▸ **Instructions to follow**:
Return verbatim the lines of the entries from the start through the line containing "Logged current: 20", inclusive.

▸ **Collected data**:
>>>>>

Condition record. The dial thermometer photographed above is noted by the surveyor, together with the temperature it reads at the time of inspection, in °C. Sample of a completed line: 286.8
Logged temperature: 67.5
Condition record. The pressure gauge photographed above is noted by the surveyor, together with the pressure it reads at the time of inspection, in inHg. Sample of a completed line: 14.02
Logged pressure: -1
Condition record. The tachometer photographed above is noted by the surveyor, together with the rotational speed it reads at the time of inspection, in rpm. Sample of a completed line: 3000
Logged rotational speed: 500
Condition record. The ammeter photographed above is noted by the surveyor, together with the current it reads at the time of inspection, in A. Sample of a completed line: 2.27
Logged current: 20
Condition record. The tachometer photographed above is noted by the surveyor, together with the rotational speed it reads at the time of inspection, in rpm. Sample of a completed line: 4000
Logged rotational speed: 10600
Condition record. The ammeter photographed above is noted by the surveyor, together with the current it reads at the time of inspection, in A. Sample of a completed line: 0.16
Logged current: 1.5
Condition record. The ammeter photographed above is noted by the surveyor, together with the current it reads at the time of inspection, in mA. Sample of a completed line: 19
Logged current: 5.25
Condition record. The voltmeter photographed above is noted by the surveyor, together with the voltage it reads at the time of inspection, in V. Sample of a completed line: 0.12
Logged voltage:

<<<<<

▸ **Expected output**:
Condition record. The dial thermometer photographed above is noted by the surveyor, together with the temperature it reads at the time of inspection, in °C. Sample of a completed line: 286.8
Logged temperature: 67.5
Condition record. The pressure gauge photographed above is noted by the surveyor, together with the pressure it reads at the time of inspection, in inHg. Sample of a completed line: 14.02
Logged pressure: -1
Condition record. The tachometer photographed above is noted by the surveyor, together with the rotational speed it reads at the time of inspection, in rpm. Sample of a completed line: 3000
Logged rotational speed: 500
Condition record. The ammeter photographed above is noted by the surveyor, together with the current it reads at the time of inspection, in A. Sample of a completed line: 2.27
Logged current: 20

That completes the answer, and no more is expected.